Großer Gewinner der letzten Woche sind die Blogs, allen voran das Blog der Tagesschau die einen ziemlichen Spagat gewagt haben. Einerseits gab es eine interessante Hintergrundberichterstattung über die Pressekonferenzen usw. andererseits waren viele Reporter auch "draussen" unterwegs und bewegten sich mit den friedlichen Demonstranten. Man war offenbar mutiger, als die Kolllegen vom NDR, wie man bei Netzpolitik nachlesen kann. Blogs haben mit ihrer Geschwindigkeit, Hintergrundrecherche und Bildern dafür gesorgt, dass Falschmeldungen aufflogen, prügelnde Autonome wie Polizisten entlarvt wurden und vor allem der Protest deutlich weiter im Vordergrund der Berichterstattung (positiv wie negativ) stand, als der eigentliche Gipfel.

Ich glaube, dass die Berichterstattung über den Gipfel und seine Proteste tatsächlich eine Zäsur für die meisten Medien darstellen.
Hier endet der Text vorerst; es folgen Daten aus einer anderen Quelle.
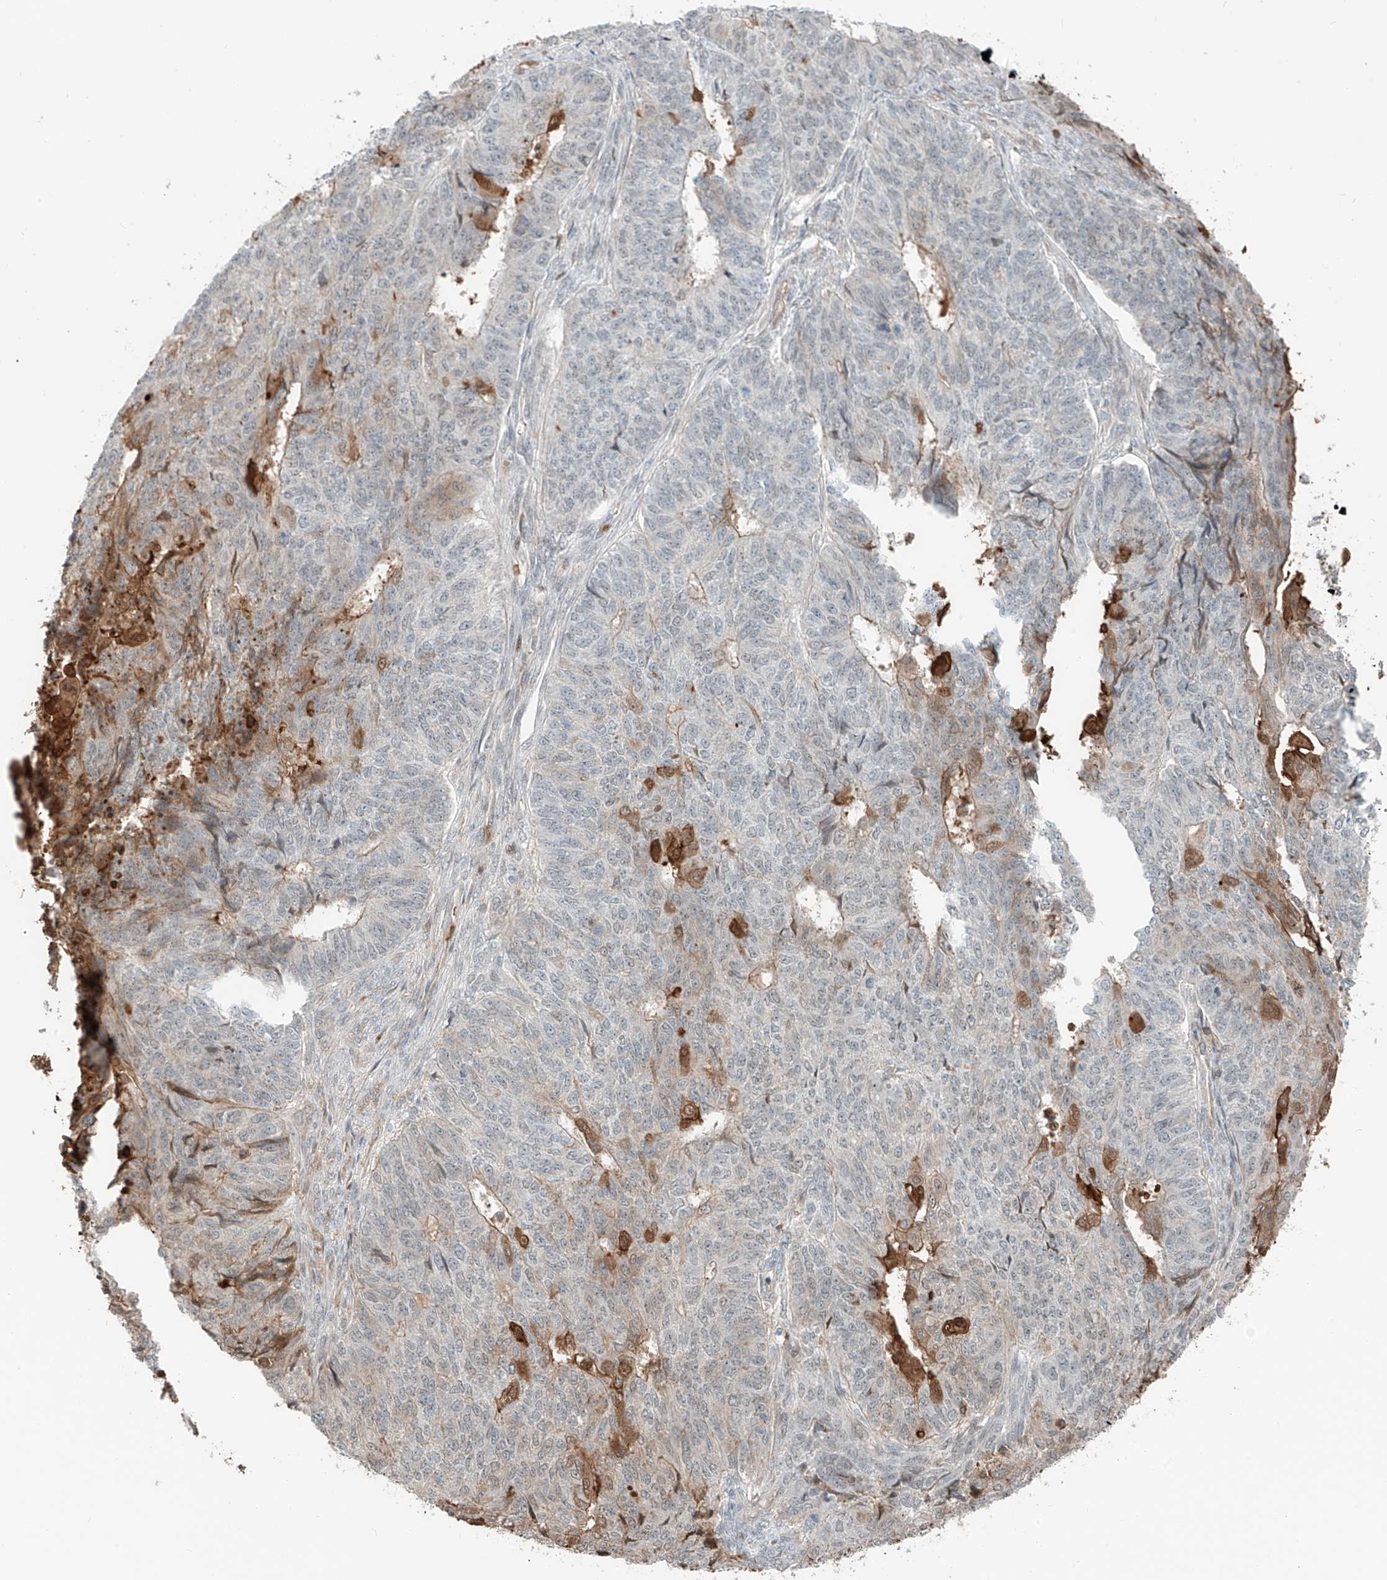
{"staining": {"intensity": "moderate", "quantity": "<25%", "location": "cytoplasmic/membranous"}, "tissue": "endometrial cancer", "cell_type": "Tumor cells", "image_type": "cancer", "snomed": [{"axis": "morphology", "description": "Adenocarcinoma, NOS"}, {"axis": "topography", "description": "Endometrium"}], "caption": "There is low levels of moderate cytoplasmic/membranous staining in tumor cells of endometrial cancer (adenocarcinoma), as demonstrated by immunohistochemical staining (brown color).", "gene": "CEP162", "patient": {"sex": "female", "age": 32}}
Blogs haben bewiesen, dass sie auch in der Masse durchaus kritisch und distanziert berichten können. Es gab die Möglichkeit der direkten Partizipation, aber es wurde auch nicht jede noch so merkwürdige Meldung sofort herausposaunt. Die meisten Blogs blieben wachsam, was vielleicht etwas damit zu tun hat, das da Autoren sitzen, die so medienerfahren sind, dass man sich auch im Bereich der Desinformation gut auskennt. Es ist schwer zu sagen, wie stark Blogs bei diesem Gipfel die Berichterstattung geprägt haben. Ich nehme mal an, dass der Spiegel durchaus die Blogs und deren Meldungen gescannt hat und seine Berichterstattung angepaßt hat. Die Medien, die das nicht gemacht haben, die sich nur auf die dpa verlassen haben und nicht mal einen eigenen Reporter vor Ort hatten, werden das gespürt haben. Und vor allem bei der nächsten großen Glaubwürdigkeitsdebatte zu hören bekommen.
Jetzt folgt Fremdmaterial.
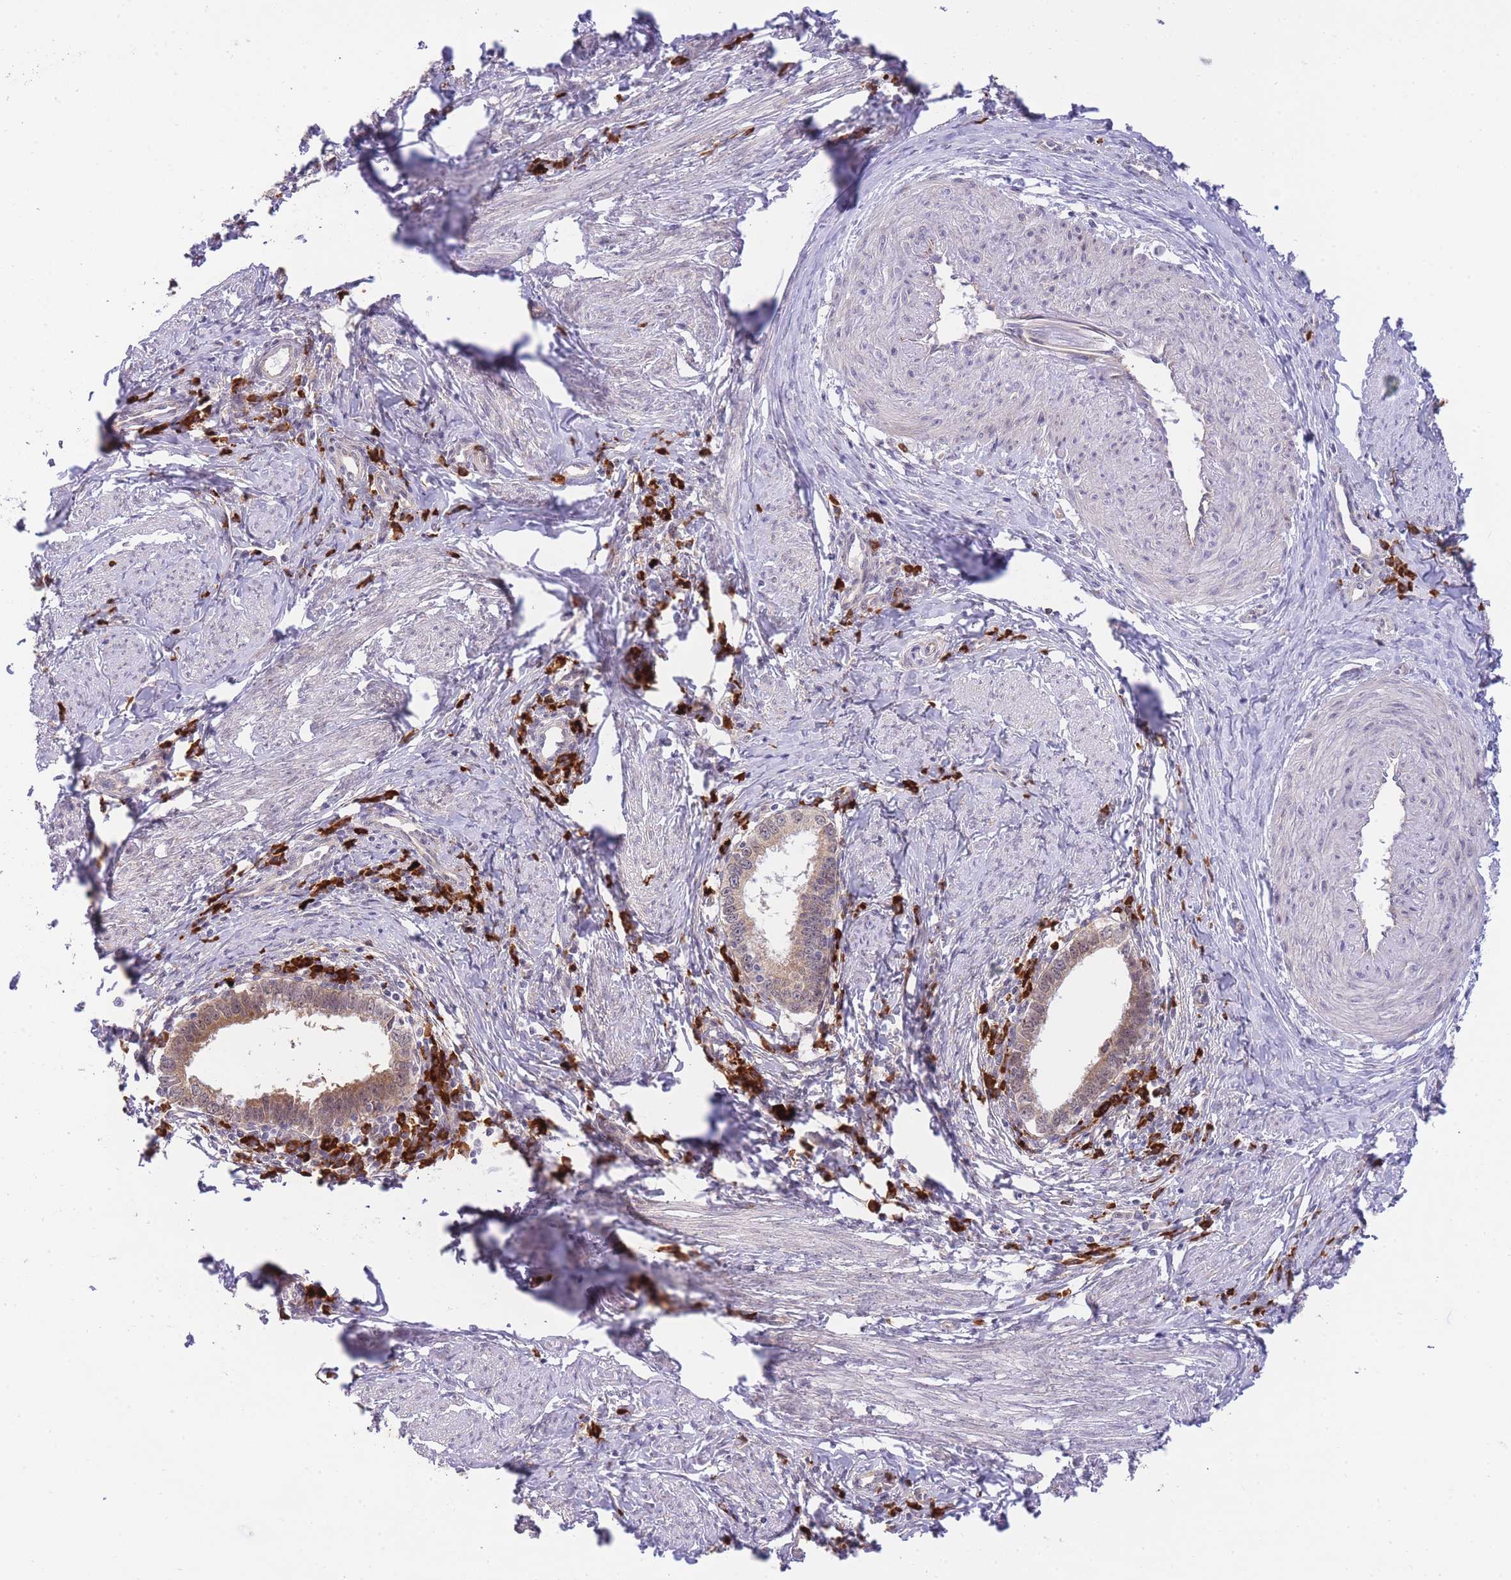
{"staining": {"intensity": "moderate", "quantity": ">75%", "location": "cytoplasmic/membranous"}, "tissue": "cervical cancer", "cell_type": "Tumor cells", "image_type": "cancer", "snomed": [{"axis": "morphology", "description": "Adenocarcinoma, NOS"}, {"axis": "topography", "description": "Cervix"}], "caption": "Cervical adenocarcinoma was stained to show a protein in brown. There is medium levels of moderate cytoplasmic/membranous expression in approximately >75% of tumor cells.", "gene": "EXOSC8", "patient": {"sex": "female", "age": 36}}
Den schönsten Satz, rechtzeitig in der letzten Woche, hat aber das Bundesverfassungsgericht geschrieben. Offenbar der einzige Laden in Deutschland, in dem man sich noch um die Grundrechte schert.

"In der freiheitlichen Demokratie des Grundgesetzes haben Grundrechte einen hohen Rang. Der hoheitliche Eingriff in ein Grundrecht bedarf der Rechtfertigung, nicht aber benötigt die Ausübung des Grundrechts eine Rechtfertigung."

Zu finden war dieser Satz nicht in einer Zeitung sondern im Lawblog. Angesicht der Berichterstattung zum Beispiel bei RTL in der letzten Woche, sollte man das mit Goldfaden auf einen Teppich klöppeln und der Redaktion ins Büro hängen.